Exercise requirements >>
Using the entries below, write out the line with "left wrist: (746, 479, -20)", the line with "left hip: (359, 606, 1)", and every line in between, exactly as each is written.

Segment Start: Material for this exercise

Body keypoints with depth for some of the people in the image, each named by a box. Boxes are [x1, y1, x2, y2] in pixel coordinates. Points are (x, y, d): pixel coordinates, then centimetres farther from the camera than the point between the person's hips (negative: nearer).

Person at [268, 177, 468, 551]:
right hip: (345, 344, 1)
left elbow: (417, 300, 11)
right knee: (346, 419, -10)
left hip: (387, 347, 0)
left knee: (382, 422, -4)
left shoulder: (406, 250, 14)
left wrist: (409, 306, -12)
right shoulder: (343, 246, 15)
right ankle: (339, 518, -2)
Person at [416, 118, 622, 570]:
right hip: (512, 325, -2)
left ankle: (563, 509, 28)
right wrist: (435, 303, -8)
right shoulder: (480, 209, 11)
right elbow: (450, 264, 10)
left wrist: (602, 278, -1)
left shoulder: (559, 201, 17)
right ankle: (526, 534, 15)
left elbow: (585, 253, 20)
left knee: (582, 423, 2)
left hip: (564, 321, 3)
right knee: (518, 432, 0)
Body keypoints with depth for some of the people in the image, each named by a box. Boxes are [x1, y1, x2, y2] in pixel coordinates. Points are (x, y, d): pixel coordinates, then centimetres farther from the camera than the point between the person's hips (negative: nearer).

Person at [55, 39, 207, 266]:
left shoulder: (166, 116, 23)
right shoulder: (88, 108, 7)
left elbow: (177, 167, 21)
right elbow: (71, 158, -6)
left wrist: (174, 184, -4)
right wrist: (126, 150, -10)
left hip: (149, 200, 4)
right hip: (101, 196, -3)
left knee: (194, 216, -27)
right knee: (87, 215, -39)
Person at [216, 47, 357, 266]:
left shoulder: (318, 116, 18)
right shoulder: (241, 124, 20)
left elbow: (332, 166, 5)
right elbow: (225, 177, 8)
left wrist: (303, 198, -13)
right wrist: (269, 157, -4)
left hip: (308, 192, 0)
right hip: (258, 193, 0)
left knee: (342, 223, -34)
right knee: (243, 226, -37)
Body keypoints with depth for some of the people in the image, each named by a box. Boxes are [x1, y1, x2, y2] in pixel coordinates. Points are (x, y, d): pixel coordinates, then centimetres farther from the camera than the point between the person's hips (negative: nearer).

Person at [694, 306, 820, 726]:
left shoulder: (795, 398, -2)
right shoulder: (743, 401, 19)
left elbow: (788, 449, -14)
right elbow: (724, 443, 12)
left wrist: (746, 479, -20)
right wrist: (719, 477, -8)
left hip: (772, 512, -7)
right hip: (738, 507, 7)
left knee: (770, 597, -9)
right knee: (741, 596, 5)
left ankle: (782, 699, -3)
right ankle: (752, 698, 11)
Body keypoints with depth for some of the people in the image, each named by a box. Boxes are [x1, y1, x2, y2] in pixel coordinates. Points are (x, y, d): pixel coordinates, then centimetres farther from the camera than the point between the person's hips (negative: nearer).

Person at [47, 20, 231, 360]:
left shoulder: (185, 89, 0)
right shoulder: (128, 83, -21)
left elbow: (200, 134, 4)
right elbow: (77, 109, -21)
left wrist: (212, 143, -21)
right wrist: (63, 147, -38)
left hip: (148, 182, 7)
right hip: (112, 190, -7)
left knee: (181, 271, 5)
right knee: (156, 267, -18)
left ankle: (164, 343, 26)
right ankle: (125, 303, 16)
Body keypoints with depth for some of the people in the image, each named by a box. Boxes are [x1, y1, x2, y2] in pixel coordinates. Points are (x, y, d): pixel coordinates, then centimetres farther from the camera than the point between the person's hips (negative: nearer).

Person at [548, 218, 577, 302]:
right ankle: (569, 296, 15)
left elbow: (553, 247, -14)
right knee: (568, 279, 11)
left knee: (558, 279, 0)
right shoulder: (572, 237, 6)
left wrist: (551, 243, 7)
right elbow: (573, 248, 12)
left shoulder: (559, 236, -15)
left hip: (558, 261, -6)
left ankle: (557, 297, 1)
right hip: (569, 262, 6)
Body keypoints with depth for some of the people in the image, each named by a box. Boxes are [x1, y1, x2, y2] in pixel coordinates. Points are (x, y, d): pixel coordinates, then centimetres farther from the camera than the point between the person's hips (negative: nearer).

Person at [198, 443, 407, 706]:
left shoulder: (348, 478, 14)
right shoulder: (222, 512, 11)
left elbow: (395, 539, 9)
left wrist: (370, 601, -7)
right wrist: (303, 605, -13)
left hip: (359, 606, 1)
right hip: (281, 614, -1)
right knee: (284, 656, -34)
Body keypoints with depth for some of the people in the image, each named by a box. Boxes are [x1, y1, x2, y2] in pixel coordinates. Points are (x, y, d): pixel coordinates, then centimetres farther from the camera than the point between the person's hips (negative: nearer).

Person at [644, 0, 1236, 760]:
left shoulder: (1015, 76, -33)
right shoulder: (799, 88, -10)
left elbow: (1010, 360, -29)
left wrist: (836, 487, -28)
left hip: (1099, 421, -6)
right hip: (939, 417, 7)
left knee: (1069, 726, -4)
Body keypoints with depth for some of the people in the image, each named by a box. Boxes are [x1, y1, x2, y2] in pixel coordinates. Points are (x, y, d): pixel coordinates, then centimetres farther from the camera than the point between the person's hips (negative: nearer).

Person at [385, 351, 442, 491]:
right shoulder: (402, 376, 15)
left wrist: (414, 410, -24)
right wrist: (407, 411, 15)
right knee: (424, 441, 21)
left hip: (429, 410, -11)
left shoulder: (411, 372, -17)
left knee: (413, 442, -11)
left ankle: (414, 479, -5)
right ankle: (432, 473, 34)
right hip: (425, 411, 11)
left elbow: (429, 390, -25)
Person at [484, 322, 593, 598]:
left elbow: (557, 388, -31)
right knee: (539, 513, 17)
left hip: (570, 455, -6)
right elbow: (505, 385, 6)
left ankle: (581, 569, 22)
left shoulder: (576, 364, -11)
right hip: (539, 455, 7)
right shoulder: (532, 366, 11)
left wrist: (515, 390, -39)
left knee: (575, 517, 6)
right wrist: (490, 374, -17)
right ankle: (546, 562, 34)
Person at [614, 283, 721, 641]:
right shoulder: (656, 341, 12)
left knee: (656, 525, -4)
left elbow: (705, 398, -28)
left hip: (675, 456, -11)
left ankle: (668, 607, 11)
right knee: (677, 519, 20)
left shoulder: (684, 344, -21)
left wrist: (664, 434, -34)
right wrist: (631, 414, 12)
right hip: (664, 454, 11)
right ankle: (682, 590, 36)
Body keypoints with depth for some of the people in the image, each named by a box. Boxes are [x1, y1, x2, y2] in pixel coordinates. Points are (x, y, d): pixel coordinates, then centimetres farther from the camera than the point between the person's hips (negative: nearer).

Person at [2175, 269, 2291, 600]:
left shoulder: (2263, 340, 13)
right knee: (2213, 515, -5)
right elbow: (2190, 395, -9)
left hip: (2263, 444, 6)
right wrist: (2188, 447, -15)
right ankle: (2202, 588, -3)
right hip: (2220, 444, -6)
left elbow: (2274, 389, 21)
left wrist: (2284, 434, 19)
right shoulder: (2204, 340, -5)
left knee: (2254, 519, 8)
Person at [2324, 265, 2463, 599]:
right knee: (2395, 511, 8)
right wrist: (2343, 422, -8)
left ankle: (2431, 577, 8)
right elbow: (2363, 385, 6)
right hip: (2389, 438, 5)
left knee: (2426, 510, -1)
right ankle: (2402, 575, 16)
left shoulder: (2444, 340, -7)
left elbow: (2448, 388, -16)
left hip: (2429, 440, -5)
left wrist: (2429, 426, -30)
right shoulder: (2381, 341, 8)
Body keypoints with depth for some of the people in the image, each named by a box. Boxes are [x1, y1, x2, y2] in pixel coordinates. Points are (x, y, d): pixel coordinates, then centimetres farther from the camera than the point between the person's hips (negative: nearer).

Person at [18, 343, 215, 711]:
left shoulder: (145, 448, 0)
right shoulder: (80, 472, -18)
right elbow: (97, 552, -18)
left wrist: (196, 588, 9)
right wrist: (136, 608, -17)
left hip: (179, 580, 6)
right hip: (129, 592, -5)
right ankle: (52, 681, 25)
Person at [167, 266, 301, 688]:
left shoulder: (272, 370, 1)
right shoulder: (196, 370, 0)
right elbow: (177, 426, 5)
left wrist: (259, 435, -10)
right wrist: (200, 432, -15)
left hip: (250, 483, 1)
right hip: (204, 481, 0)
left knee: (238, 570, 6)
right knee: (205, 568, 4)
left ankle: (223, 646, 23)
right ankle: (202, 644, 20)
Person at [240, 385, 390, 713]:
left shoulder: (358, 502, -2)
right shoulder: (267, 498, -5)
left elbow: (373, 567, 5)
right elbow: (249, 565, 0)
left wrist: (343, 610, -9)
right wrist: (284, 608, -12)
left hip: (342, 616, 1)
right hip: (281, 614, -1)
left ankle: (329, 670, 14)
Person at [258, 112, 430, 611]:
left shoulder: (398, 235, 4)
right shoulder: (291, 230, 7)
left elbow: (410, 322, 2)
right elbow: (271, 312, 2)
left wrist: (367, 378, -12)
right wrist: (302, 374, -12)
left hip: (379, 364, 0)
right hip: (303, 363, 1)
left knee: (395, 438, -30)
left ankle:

Segment End: Material for this exercise

Written answer >>
left wrist: (746, 479, -20)
right wrist: (719, 477, -8)
left hip: (772, 512, -7)
right hip: (738, 507, 7)
left knee: (770, 597, -9)
right knee: (741, 596, 5)
left ankle: (782, 699, -3)
right ankle: (752, 698, 11)
Body keypoints with depth for some of the people in the image, each named by a box. Boxes are [x1, y1, x2, y2] in pixel coordinates. Points are (x, y, d): pixel coordinates, then centimetres farther from the camera than the point between the person's hips (negative: nearer).

Person at [47, 20, 231, 360]:
left shoulder: (185, 89, 0)
right shoulder: (128, 83, -21)
left elbow: (200, 134, 4)
right elbow: (77, 109, -21)
left wrist: (212, 143, -21)
right wrist: (63, 147, -38)
left hip: (148, 182, 7)
right hip: (112, 190, -7)
left knee: (181, 271, 5)
right knee: (156, 267, -18)
left ankle: (164, 343, 26)
right ankle: (125, 303, 16)
Body keypoints with depth for some of the people in the image, each named by a box. Boxes are [x1, y1, x2, y2] in pixel coordinates. Points are (x, y, d): pixel coordinates, then centimetres farther from the camera than the point between the person's hips (negative: nearer).

Person at [548, 218, 577, 302]:
right ankle: (569, 296, 15)
left elbow: (553, 247, -14)
right knee: (568, 279, 11)
left knee: (558, 279, 0)
right shoulder: (572, 237, 6)
left wrist: (551, 243, 7)
right elbow: (573, 248, 12)
left shoulder: (559, 236, -15)
left hip: (558, 261, -6)
left ankle: (557, 297, 1)
right hip: (569, 262, 6)
Body keypoints with depth for some of the people in the image, each named by a box. Boxes are [x1, y1, x2, y2] in pixel coordinates. Points are (x, y, d): pixel coordinates, then centimetres farther from the camera than the point between the person's hips (negative: nearer).

Person at [198, 443, 407, 706]:
left shoulder: (348, 478, 14)
right shoulder: (222, 512, 11)
left elbow: (395, 539, 9)
left wrist: (370, 601, -7)
right wrist: (303, 605, -13)
left hip: (359, 606, 1)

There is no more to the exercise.